To cut to the chase after three shows: no, you would never have otherwise known Mitarotonda was making his Phil & Friends debut, so fitting was his insertion into this framework. The affable guitarist clearly understood the assignment and delivered it joyously—a reverent student but hardly hanging back or suggesting he had a “place” he should stick to. He sang lead on a wide range of chestnut choices, from “Mississippi Half-Step Uptown Toodeloo” (a favorite in the Goose covers repertoire) to “New Speedway Boogie,” “Hard to Handle,” and a roof-shaking “Lovelight” to close the second set. His guitar matched him; soaring leads, delicate accompaniment, all points in between.
Of course, there was so much more. As a band, when you bring a robust horn section along, you use it, and Hartswick, Cressman and Casey are such an adaptable, well-tuned corps, unbound by the trappings of “merely” providing a horn section. Instead, they work together to add seasoning, enhancement, and in-the-moment improvisational ideas to flesh out the music, and that came to the fore again and again, in expected (“Hard to Handle”) and unexpected (“Mason’s Children”) places.
On Sunday especially, they were as much a vocal section as they were a horn unit, whether backing each other or others. Hartswick and Cressman underpinned Casey’s triumphant lead singing on “Shakedown Street” and “Dear Prudence,” among many highlights that this trio owned. Hartswick herself nearly walked off with the show twice, delivering lead on a hot-skillet “That’s What Love Will Make You Do,” and later, calling on deep reserves of emotion and control to sing “Stella Blue.”

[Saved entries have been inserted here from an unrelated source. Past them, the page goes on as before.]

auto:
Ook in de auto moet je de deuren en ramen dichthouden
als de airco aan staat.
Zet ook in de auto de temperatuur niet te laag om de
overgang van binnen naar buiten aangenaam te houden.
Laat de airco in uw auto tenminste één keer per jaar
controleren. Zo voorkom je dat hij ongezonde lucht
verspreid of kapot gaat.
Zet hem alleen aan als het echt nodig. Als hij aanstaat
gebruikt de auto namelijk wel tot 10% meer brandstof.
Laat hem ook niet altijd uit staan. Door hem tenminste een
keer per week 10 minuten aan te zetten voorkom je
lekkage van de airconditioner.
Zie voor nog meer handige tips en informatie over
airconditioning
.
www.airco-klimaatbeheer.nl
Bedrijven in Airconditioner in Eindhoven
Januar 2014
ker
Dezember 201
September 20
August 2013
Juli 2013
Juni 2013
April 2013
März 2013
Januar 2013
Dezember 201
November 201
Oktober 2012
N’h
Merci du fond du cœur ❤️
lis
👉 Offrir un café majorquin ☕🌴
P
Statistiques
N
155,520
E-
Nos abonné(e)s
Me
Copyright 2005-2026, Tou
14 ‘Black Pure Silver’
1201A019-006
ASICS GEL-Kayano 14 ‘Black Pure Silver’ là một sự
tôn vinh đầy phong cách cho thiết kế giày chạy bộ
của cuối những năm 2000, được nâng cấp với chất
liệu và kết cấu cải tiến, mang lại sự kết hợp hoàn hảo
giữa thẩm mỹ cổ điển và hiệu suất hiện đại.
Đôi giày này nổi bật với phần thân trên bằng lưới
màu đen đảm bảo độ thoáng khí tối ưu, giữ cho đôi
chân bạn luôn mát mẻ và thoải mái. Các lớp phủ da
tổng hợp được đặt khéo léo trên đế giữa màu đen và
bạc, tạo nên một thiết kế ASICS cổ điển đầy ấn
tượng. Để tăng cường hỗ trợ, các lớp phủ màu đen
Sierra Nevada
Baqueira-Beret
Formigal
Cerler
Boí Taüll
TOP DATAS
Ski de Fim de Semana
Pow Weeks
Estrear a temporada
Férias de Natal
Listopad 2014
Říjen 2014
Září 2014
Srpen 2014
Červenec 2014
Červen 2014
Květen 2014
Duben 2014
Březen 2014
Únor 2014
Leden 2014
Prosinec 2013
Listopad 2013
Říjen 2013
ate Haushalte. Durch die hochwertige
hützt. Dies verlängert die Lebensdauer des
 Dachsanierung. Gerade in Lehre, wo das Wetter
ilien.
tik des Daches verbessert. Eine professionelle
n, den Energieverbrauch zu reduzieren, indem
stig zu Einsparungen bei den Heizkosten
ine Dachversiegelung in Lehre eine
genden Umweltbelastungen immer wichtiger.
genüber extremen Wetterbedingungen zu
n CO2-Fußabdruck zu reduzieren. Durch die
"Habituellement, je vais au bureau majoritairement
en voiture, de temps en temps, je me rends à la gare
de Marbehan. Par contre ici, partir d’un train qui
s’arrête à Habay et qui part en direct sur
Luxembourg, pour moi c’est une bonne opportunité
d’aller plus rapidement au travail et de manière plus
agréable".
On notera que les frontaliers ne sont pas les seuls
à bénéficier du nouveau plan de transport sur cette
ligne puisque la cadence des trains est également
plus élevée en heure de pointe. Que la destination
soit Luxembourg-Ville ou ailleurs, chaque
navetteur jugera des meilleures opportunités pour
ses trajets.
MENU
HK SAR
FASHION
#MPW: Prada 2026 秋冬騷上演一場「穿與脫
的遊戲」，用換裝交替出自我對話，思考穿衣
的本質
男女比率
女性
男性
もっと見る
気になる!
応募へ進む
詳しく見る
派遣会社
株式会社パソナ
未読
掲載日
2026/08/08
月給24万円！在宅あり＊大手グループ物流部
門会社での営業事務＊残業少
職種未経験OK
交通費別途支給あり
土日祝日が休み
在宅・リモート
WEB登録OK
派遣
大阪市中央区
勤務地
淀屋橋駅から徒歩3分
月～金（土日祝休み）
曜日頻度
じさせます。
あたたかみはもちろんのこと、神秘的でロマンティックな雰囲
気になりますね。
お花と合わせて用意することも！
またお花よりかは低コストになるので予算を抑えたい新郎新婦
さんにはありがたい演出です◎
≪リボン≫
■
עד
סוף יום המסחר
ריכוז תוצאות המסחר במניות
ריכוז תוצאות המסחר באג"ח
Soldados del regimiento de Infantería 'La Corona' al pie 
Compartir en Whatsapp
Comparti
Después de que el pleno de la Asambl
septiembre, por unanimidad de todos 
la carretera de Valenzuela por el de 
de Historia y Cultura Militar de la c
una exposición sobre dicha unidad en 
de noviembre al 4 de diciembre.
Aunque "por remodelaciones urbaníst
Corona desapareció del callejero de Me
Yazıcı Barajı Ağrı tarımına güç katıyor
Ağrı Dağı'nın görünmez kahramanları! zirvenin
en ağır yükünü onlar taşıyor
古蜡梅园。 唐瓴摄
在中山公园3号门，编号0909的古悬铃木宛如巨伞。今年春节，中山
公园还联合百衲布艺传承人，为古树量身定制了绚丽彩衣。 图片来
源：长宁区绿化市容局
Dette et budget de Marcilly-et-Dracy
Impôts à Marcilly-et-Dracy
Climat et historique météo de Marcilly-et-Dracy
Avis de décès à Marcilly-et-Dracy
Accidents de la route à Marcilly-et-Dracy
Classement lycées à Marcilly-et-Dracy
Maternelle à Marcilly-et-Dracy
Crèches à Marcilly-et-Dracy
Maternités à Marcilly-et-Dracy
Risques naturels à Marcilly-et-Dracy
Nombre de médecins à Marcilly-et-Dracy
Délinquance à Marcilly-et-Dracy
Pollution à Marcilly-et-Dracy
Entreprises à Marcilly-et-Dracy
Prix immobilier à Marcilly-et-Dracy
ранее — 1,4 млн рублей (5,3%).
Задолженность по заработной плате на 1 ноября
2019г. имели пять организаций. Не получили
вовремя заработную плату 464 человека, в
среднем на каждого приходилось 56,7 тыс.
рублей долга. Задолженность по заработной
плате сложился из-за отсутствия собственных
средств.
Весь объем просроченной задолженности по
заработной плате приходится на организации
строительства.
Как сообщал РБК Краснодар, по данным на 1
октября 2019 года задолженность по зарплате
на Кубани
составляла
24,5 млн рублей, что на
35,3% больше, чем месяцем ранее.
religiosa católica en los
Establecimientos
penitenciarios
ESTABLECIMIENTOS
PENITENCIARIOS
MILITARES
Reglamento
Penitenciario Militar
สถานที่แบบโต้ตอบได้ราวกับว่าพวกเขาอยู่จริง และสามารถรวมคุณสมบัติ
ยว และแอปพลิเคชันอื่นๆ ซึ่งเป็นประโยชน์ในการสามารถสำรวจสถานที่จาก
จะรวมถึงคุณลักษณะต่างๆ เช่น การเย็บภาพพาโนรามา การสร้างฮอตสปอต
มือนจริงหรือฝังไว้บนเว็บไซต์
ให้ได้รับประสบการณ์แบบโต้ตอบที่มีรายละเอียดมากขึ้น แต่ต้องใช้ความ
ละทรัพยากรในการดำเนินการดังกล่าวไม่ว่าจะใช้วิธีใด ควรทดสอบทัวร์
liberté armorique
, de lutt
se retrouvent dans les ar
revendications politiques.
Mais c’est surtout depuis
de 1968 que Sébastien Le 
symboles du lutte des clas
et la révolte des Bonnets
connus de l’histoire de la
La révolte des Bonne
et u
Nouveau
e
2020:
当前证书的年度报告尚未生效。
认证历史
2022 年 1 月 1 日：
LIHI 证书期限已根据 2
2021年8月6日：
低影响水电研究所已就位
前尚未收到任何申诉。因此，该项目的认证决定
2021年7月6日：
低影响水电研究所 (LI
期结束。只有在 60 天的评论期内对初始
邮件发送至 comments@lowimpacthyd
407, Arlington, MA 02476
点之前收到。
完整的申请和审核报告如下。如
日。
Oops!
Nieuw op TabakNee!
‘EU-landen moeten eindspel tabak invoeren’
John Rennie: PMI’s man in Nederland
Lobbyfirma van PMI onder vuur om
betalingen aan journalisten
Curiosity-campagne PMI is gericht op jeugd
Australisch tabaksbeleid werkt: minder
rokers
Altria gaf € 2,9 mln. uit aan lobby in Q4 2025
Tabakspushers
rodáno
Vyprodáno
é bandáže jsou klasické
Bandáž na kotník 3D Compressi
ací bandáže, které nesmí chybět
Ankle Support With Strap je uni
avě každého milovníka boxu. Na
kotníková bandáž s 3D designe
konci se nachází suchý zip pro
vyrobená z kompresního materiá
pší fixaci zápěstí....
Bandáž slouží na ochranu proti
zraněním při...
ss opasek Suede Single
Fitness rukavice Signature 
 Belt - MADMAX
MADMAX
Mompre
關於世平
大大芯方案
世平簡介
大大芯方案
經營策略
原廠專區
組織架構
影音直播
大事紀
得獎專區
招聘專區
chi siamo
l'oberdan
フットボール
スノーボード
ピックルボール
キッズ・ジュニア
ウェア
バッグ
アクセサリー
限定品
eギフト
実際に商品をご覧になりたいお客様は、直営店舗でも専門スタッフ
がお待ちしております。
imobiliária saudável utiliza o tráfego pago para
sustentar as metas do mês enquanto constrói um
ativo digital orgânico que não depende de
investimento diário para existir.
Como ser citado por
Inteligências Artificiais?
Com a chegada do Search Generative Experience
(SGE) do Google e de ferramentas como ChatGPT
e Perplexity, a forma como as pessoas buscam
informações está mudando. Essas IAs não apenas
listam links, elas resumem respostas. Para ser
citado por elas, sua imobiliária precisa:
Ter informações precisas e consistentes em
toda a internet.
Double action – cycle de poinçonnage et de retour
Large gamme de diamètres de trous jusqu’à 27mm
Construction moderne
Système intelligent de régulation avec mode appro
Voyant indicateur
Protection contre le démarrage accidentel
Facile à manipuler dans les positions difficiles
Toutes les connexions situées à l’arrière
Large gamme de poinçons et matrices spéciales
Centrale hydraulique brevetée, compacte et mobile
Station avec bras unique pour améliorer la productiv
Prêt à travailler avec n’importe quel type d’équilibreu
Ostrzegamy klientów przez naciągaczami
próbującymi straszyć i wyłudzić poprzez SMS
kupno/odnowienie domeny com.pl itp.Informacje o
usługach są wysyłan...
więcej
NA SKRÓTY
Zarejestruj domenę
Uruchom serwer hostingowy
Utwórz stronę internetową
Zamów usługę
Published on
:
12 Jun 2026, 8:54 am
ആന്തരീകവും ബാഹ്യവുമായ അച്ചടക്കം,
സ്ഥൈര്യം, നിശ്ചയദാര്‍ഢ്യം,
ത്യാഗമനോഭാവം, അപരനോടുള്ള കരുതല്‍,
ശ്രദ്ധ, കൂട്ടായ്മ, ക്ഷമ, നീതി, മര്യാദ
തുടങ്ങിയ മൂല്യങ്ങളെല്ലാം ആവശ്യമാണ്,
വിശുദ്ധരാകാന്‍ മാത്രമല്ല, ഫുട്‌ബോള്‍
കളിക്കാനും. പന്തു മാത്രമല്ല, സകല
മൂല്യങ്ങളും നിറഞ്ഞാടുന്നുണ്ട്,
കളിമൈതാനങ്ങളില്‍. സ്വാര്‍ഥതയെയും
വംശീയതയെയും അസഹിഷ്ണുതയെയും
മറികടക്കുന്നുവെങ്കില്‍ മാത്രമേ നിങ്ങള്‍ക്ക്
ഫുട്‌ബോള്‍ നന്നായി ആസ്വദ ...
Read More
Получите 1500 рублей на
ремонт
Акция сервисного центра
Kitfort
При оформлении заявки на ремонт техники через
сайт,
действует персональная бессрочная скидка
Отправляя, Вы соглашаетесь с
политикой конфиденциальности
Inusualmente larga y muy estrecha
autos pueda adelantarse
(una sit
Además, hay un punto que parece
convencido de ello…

Once again, everyone in the band had a chance to shine and step out. Grahame Lesh bravely delivered “Wharf Rat” early in the first set, singing the sodden tale of woe in his own vocal style, bringing it in rather than going to meet it. Medeski was on point for … well, just about everything, typically explosive on several different keyboard sonics where it was needed, but also a just-so presence in tunes like “Prudence” and “Stella Blue,” the ambience warm and gospely in the former, icy and church-like in the latter. And what more can be said about John Molo, maybe the most Phil-locked drummer ever to pick up sticks, so tight are Lesh and Molo in navigating the many, many rhythmic turns this music takes.